What’s not reality is trashing a player after nine games while pretending the rest of the roster is above criticism. Going after Caballero right now isn’t just premature—it’s brain-dead. 

If you want to be angry, aim it where it belongs: at the decision-making, at the leadership, at the people who should know better and clearly don’t. I said it before, boycott, but you won't.

Otherwise, spare everyone the outrage. You’re not exposing problems—you’re exposing yourself for being idiots.



TREVOR BAUER IS FIGHTING HIS WAY BACK!

Trevor Bauer is officially back on a U.S. mound—just not the one most people expected. He’s signed with the Long Island Ducks of the Atlantic League, marking his first stateside return to pro baseball since 2021. He’s slated to take the ball on Opening Night, April 21, and honestly, that’s a storyline worth watching.

Now, Bauer has never exactly been “quietly existing” as a public figure—he’s outspoken, polarizing, and often a lightning rod. But his situation has always felt more complicated than Manfred and MLB’s initial reaction suggested. In an era where accusations can move faster than facts, MLB seemed to sprint before the starting gun even went off.  Shame on the MLB.

To recap: in 2021, Lindsay Hill accused Bauer of sexual assault, making serious claims about their encounters. Fast forward to June 2025, and a Los Angeles judge ordered Hill to pay Bauer over $309,000 for repeatedly violating their settlement agreement—mostly through social media claims about receiving money. Then there was a separate civil suit filed in 2023 by another woman, which Bauer said was an attempted $3.6 million shakedown. By April 2024, that accuser had been indicted on fraud-related charges tied to those allegations.
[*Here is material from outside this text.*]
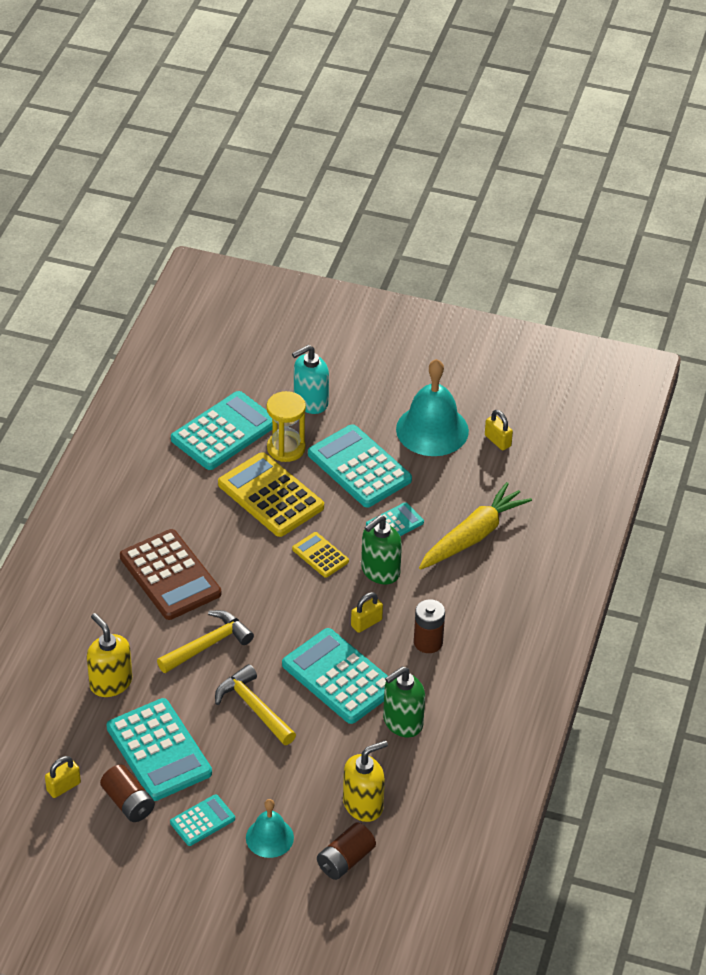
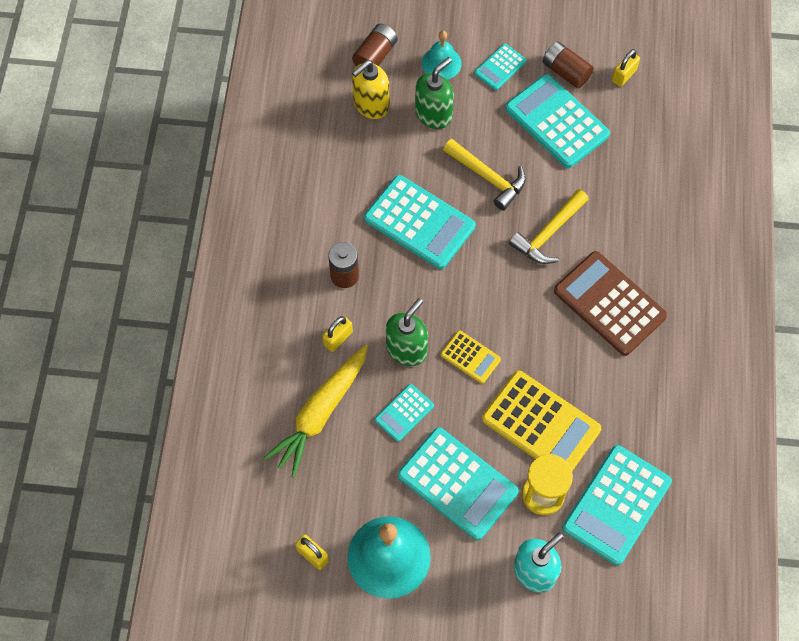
camera: 170 degrees right, 20 degrees up
yellow soap dispenser [87,613,132,697] -> none
yellow padlock [351,592,383,633] -> yellow padlock moved to [322,316,353,352]
green soap dispenser [383,666,425,737] -> green soap dispenser moved to [415,57,454,129]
So, what does that all mean? At the very least, it suggests the story wasn’t nearly as one-sided as it was initially portrayed. Whether Bauer has terrible judgment in his personal life or was unfairly cast as baseball’s villain, the full picture is far messier than the league’s early response implied.
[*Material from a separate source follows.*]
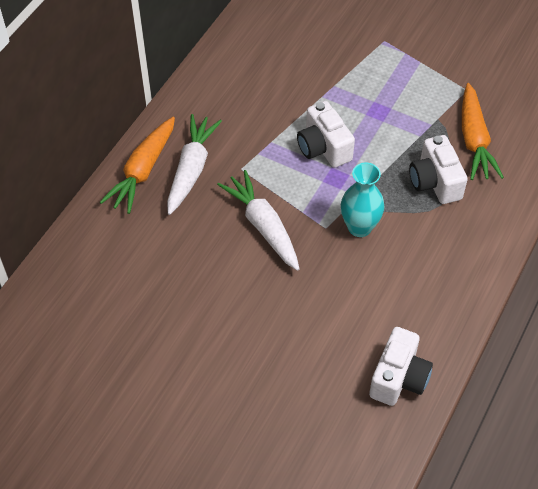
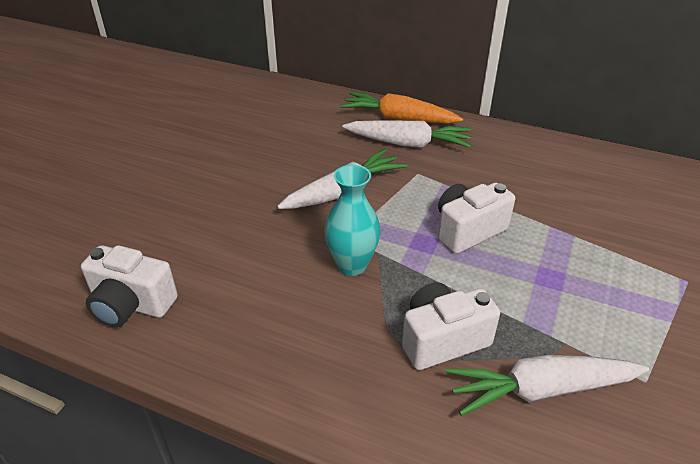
camera: 85 degrees right, 15 degrees down
orange carrot [462,83,504,180] -> white carrot [446,355,649,416]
Which brings us back to the present: Bauer in a Ducks uniform, trying to pitch his way back into MLB relevance. And in classic Bauer fashion, this won’t be a quiet comeback—he’ll be mic’d up for games and practices all season, turning his return into part baseball, part reality show.

The goal is obvious: prove he still has the stuff and force MLB teams to at least consider giving him another shot.

As for Commissioner Rob Manfred? If Bauer performs and the legal dust has truly settled, the league may eventually have to reckon with how it handled the situation. At minimum, it raises a fair question: did MLB act too quickly, and if so, what does accountability look like on that side of the equation?

Either way, Bauer’s back on the mound in the US—and whether you’re rooting for him or rolling your eyes, you’ll probably be watching.